++++ GIVEN RECORDS

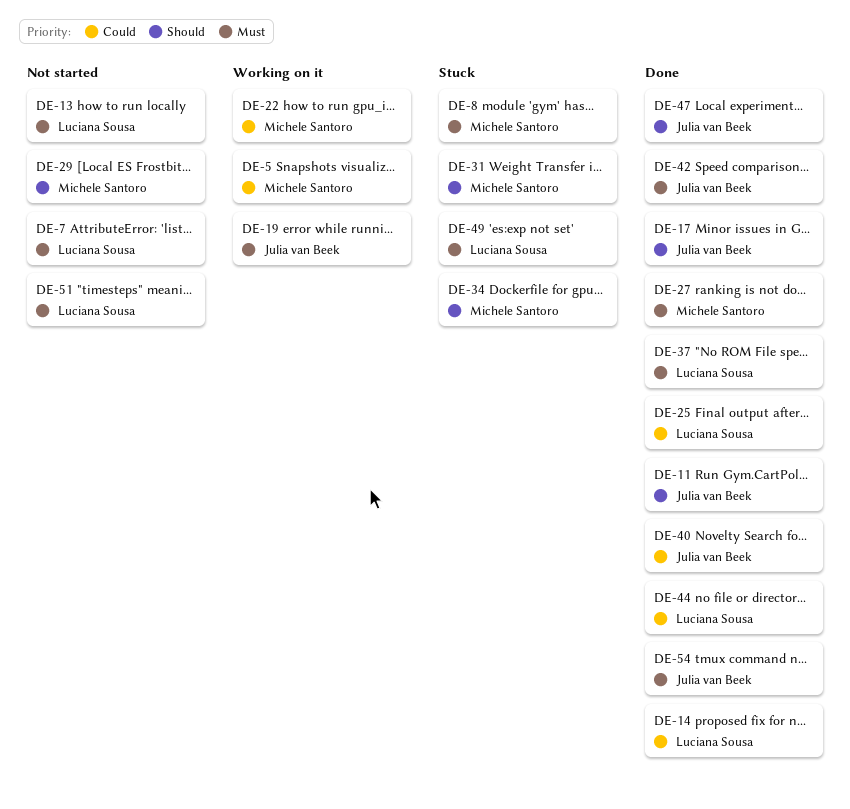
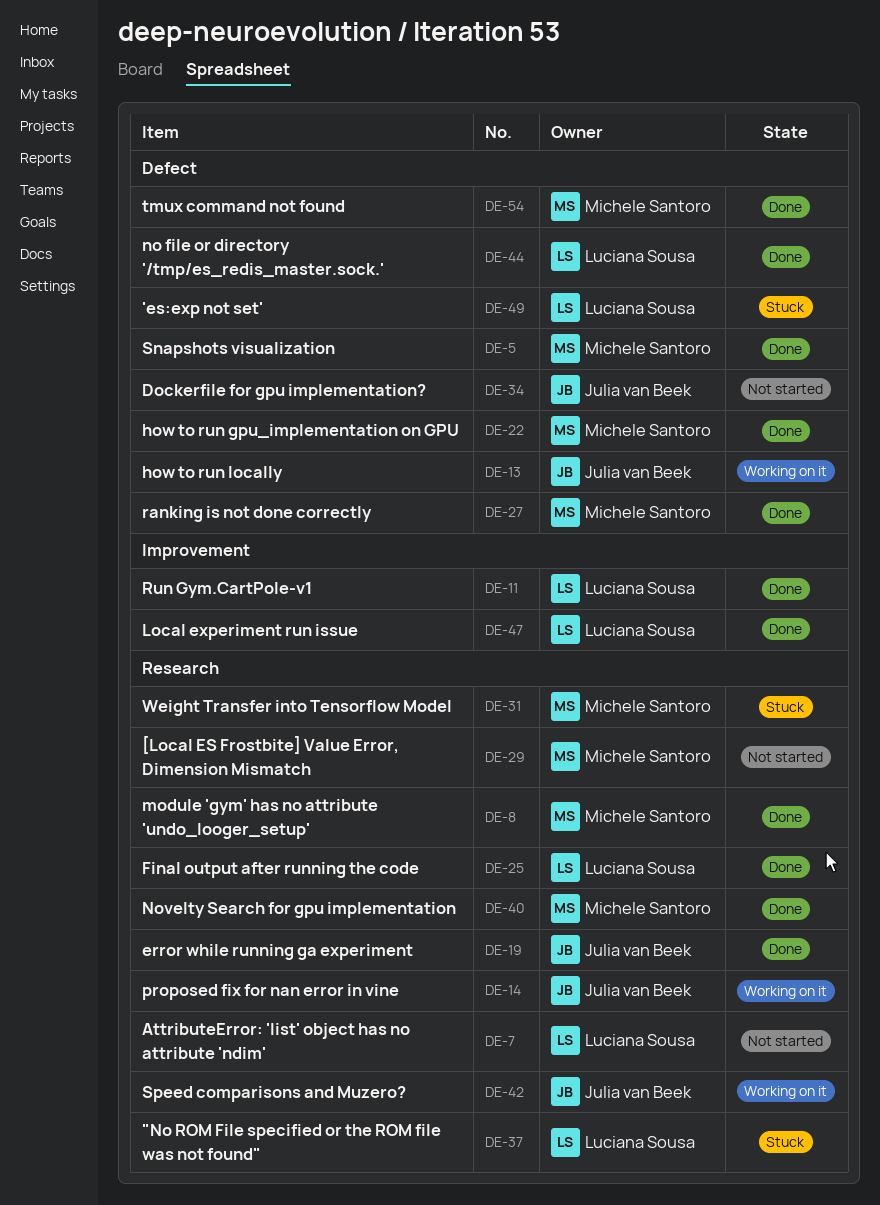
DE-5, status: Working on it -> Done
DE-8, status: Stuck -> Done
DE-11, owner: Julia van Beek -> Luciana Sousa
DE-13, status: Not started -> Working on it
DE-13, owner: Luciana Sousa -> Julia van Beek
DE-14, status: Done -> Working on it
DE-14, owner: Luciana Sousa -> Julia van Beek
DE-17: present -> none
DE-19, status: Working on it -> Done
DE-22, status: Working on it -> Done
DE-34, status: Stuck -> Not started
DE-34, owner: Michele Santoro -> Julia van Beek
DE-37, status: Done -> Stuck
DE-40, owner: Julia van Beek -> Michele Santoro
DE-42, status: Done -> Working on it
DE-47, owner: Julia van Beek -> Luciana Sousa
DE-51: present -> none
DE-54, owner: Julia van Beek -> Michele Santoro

++++++++
++++ GIVEN RECORDS

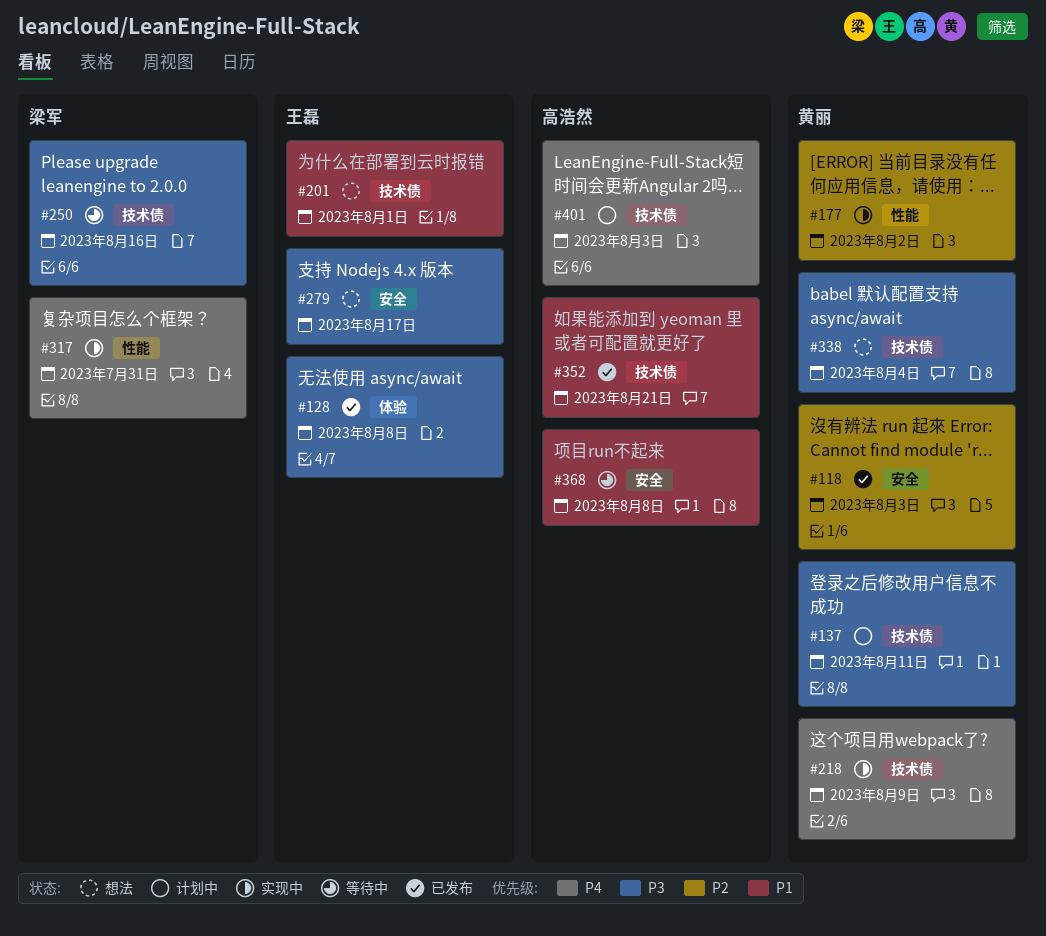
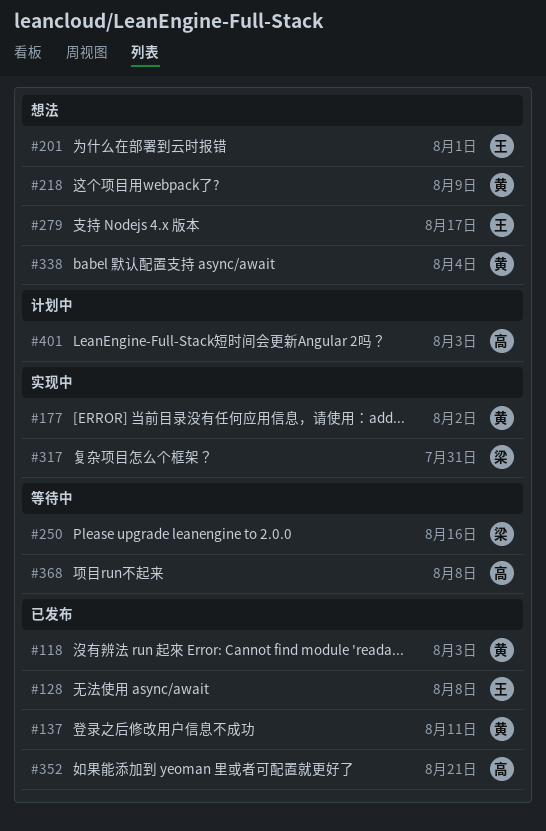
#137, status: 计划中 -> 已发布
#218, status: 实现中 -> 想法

++++++++

YOUR OBJECTIVE:
Above is a listing; print exactly its lines from the one with "DE-5, status: Working on it -> Done" through the one with "DE-19, status: Working on it -> Done", and no other lines.

FINAL ANSWER:
DE-5, status: Working on it -> Done
DE-8, status: Stuck -> Done
DE-11, owner: Julia van Beek -> Luciana Sousa
DE-13, status: Not started -> Working on it
DE-13, owner: Luciana Sousa -> Julia van Beek
DE-14, status: Done -> Working on it
DE-14, owner: Luciana Sousa -> Julia van Beek
DE-17: present -> none
DE-19, status: Working on it -> Done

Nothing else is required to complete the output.